Improved Information Sharing for Symptom Management
A difficult thing for caregivers to know is how the patient is truly feeling. One person’s “good” may be different than the other, even if you know them well. Having a quantifiable way to track the qualitative aspect of symptoms can be helpful for caregivers in understanding how the patient is truly feeling. This means the caregiver can then provide more targeted support, whether that be different meals to make, more advocacy at the appointment for a certain symptom to be addressed by the oncologist, or simply providing some small amount of joyful experience amidst a more depressive stage of the journey. Sharing symptoms and leading medical guidance on how to manage the symptoms can be engaging for the patient and caregivers helping everyone navigating cancer provide a safe canopy for the patient.

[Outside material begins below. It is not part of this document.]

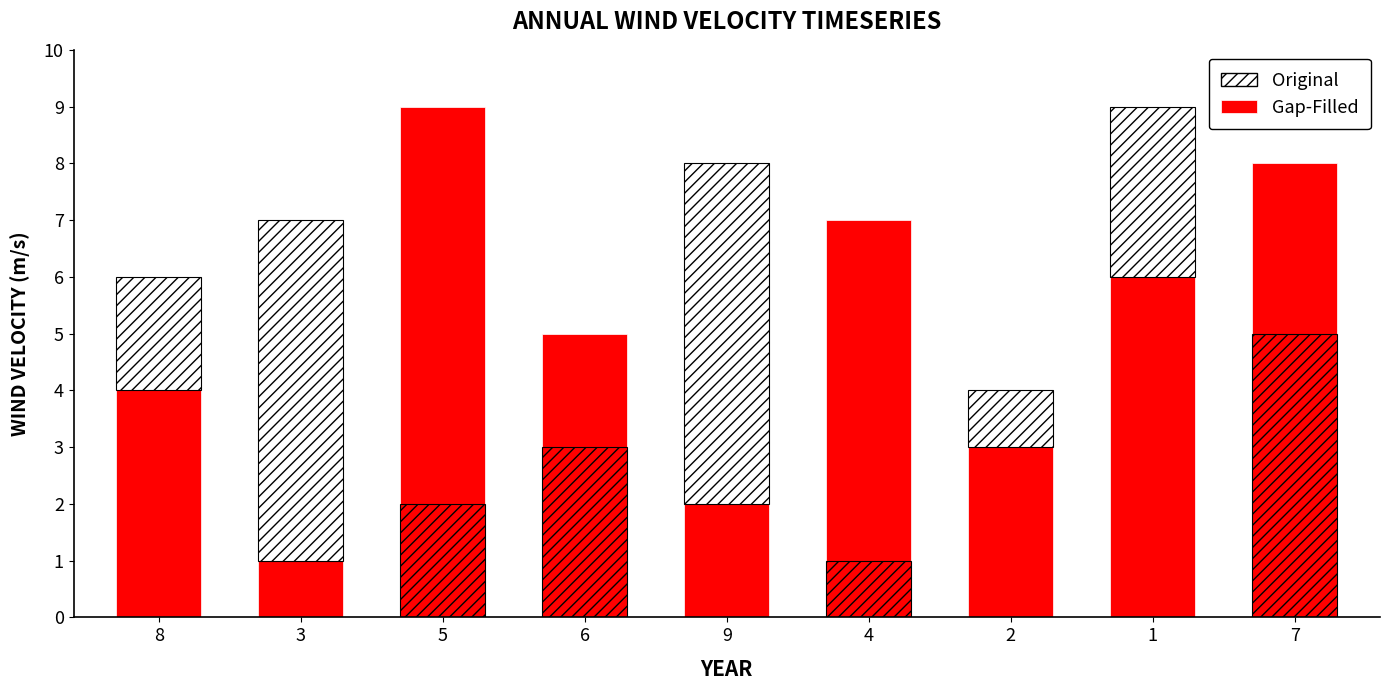

What is the label of the 9th bar from the left?

7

Easy info sharing for less burdensome follow-up with other supporters
On the ReneCare platform, a patient can invite a caregiver to their cancer journey in addition to other supporters that have more restricted views on what they can see. However, importantly, they can see just enough to know how that person is fairing on the journey, and provide more targeted support. Many people often want to help more but they don’t know how. With ReneCare, supporters can submit positivity moments, see high level if the person is progressing well, and so on. This prevents the emotional drain that occurs when patients are forced to constantly repeat themselves to different people in their life about how things are progressing on the journey, while providing strong insights for the supporter to approach at the right times.
Logging of questions for appointments with AI answers derived from appointment recordings
You may notice a lot of physicians using co-pilots and AI scribes in the appointment to capture all the information and organize it for billing purposes. This benefits the physician by saving them time on the back end when it comes to entering in all the required information for billing requirements. With the ReneCare Answer Assist, caregivers can go into a future appointment, log their questions, and after the appointment, run the AI with a simple press of the button and their questions will be answered by the appointment notes if the topic was covered in the appointment. There's no burden to the clinical team and all the benefit to the patient team.

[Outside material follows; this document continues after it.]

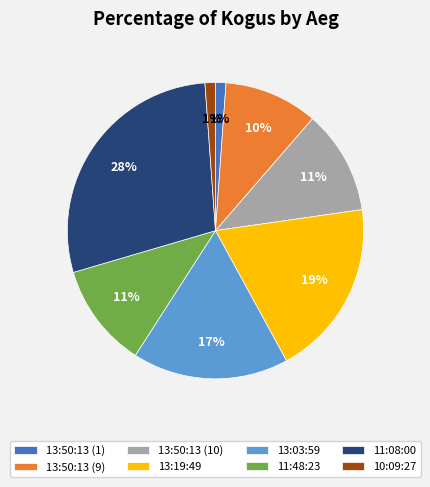

Is it true that 11:48:23 is 1% of the pie?

False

Positivity Sharing to Remember the Fun Times
The journey is long and full of trying moments for the patient, the caregiver, and everyone involved. With a platform like ReneCare, it offers an outlet to offload all the symptoms and knowledge about the journey into one spot, so everyone can focus on life again. To help with that, ReneCare has a positivity bucket that supercharges patient engagement by encouraging supporters of the patient to provide video, image, text stories about memories they have. When ReneCare notices the patient can use an uplifting, message, it serves them one of the moments from the positivity bucket.
It's important for everyone navigating cancer to focus on the patient, the clinical team's directions, and supporting the patient through the journey. But it can't be done at the expense of the caregiver's wellbeing. Tools like ReneCare can help lessen the burden that caregivers face in 2025.